AboutBrad Varvil Expertise I am happy to field questions regarding Lutheran theology and practice, and it's context
within the western catholic tradition. General questions on the Christian faith are also
welcome.
Experience I have served in lay ministry for over ten years, and am currently a pastor in a small, confessional Lutheran communion in the Evangelical Catholic tradition. I have worked with several Lutheran and non-Lutheran communions over the years, and have a particular fondness for catholic ecumenism.
Education/Credentials I have a BA in Religion and Philosophy from a small midwestern Lutheran college, and am completing an M.Div. at a small, independent, Lutheran seminary in the Pacific Northwest.
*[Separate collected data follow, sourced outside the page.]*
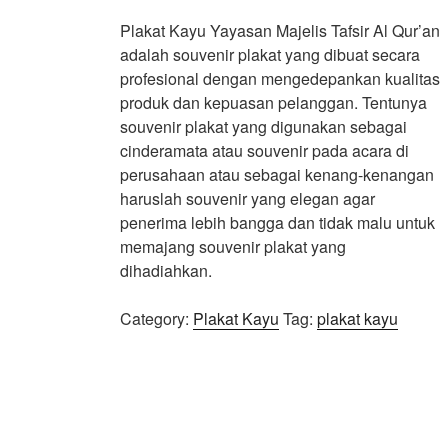
Plakat Kayu Yayasan Majelis Tafsir Al Qur’an
adalah souvenir plakat yang dibuat secara
profesional dengan mengedepankan kualitas
produk dan kepuasan pelanggan. Tentunya
souvenir plakat yang digunakan sebagai
cinderamata atau souvenir pada acara di
perusahaan atau sebagai kenang-kenangan
haruslah souvenir yang elegan agar
penerima lebih bangga dan tidak malu untuk
memajang souvenir plakat yang
dihadiahkan.
Category:
Plakat Kayu
Tag:
plakat kayu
Question My son and his fiance are both baptized catholics. His fiance chose to look for
a church outside of her parish to a church in a more central location. They
attempted to find a catholic church but were turned down by several as the
pastors felt they needed more time for preparation. They are both 21 and my
son is in the service. Their solution was to go to a luthern church and they
were welcomed by the pastor to marry in this church. Do you feel it would be
best for them to have a service instead of a mass considering they and most
of the guests are catholic? What other challenges do you for see?
Answer Dear Carol Kelly,
Grace and peace to you, and congratulations on your son's impending wedding (as well as his service to our country!) While I am not an authority on Roman canon law, I'll offer what I think may be helpful.
I am glad to hear that the pastor at the Lutheran church you visited welcomed the young couple-- that would be normative for Lutherans, particulary since we don't have a canon law code which forbids such things. Lutherans, by and large, see marriage as divinely instituted and sacramental in nature, though we don't have quite the same sacramental understanding that our Roman friends do.
Within our tradition, we often have a period of counselling, too-- to help the couple understand their obligations to each other before God, and to get many of their questions out on the table, so to speak, before they enter a vocation which is meant to last a lifetime. There is often a question regarding how they will raise their future children, and catechize them in the Christian faith.
Because both of these young people are Roman Catholics, I think the pressumption would be that they will raise and catechize their children according to the Roman tradition... and the long term pastoral support of that Lutheran pastor probably won't be much beyond the wedding itself... which is OK according to our tradition. We see marriage as something that is entered into between the couple, and the pastor is only solemnizing that covenant (and, of course, standing in a legal capacity, too.)
As for celebrating the Mass in conjunction with the wedding, that might be touchy. For many Lutherans, we wouldn't have any problems celebrating the Eucharist with Roman Catholics (though some Lutheran groups do on doctrinal grounds) since we have a very similar understanding of the Lord's real presence and our baptismal unity in Christ. However, I think it is still against Roman law for Roman Catholics to receive the Sacraments outside the Roman communion, except in dire emergencies. I would let your conscience guide you in this-- your Lutheran pastor might not mind at all, but your parish priest might be quite offended, as might some of your more traditional Roman Catholic guests. Of course, there's another option in this-- to have just the married couple receive the Eucharist at the altar. In that sense, it would just be the two of them and the Lutheran priest, they could keep the centrality of Christ's Eucharistic presence in the wedding Mass (which is a beautiful culmination of the whole allegory of marriage) and you wouldn't have the broader distribution of the elements to the whole assembly. But still, this is a matter of conscience and pastoral guidance. Either way, one would hope the newly married couple will receive the Eucharist together many times as husband and wife, in the near and long terms, as people of Christ's Church.
Eventually, your son and daughter in law will probably want to have their marriage solemnized by their home priest, when that is convenient (or perhaps by the Roman Catholic chaplain at their assigned duty location.) I won't try to navigate the subtleties of those wedding canons, but I'm pretty sure that within the Roman communion, there's a provision for a couple to be married outside the Roman church, and then have that marriage solemnized or made official in the eyes of the Roman church later. You might want to be sensitive that your home parish priest may feel slighted (we're all human, after all) that they went around them and found a non-Roman pastor to marry them... but I think they'll get over it in time.
And if they don't, well, they are always welcome around a Lutheran campfire. ;)
Blessings to you, your family, and the future you are soon to embrace together as your families become united.